(Saved entries)
____

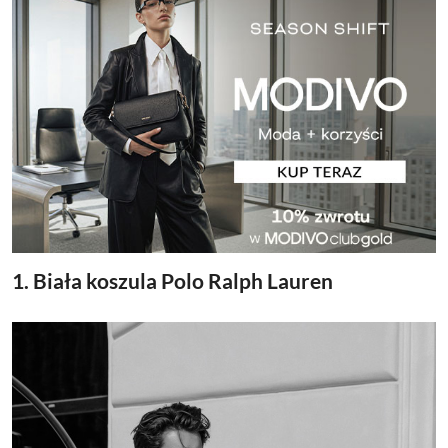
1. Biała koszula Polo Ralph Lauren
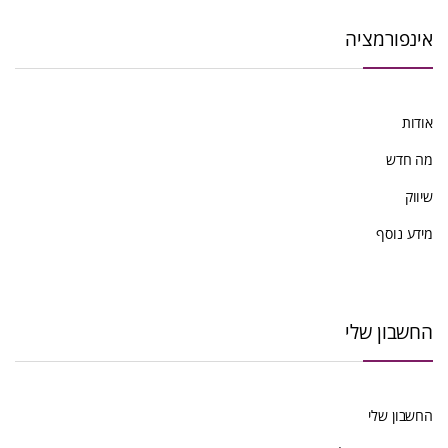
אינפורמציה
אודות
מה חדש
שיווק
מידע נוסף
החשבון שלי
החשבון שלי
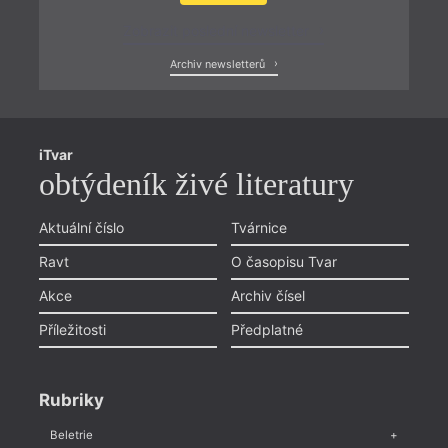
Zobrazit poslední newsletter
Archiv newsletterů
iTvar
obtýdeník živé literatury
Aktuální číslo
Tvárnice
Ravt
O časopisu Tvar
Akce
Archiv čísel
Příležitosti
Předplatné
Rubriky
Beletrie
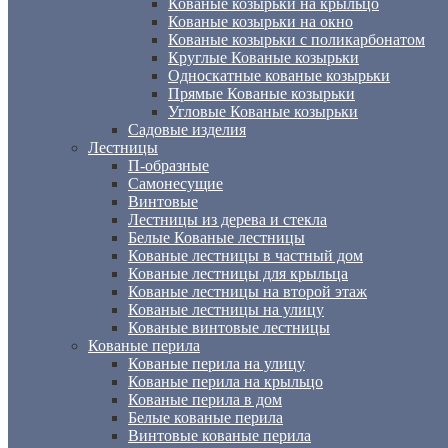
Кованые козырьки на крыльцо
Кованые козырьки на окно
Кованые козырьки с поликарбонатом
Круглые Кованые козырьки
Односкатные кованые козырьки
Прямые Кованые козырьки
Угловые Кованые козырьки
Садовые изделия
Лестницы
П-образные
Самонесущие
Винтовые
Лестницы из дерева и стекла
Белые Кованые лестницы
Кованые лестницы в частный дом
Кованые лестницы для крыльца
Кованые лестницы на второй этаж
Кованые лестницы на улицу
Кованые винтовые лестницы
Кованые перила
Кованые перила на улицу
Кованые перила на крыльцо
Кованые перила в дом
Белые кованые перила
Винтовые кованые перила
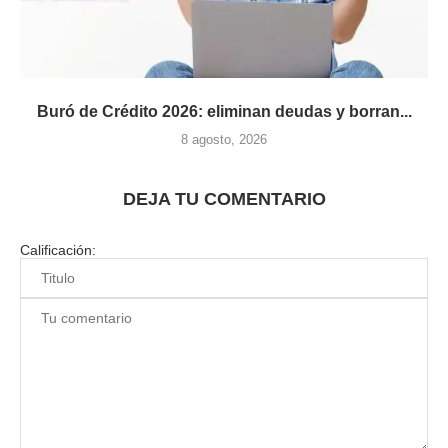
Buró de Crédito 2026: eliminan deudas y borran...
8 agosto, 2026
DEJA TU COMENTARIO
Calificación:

____

§ Requirement:
Spot every line in the entries that includes the word "Белые", and copy each one out.

§ Task answer:
Белые Кованые лестницы
Белые кованые перила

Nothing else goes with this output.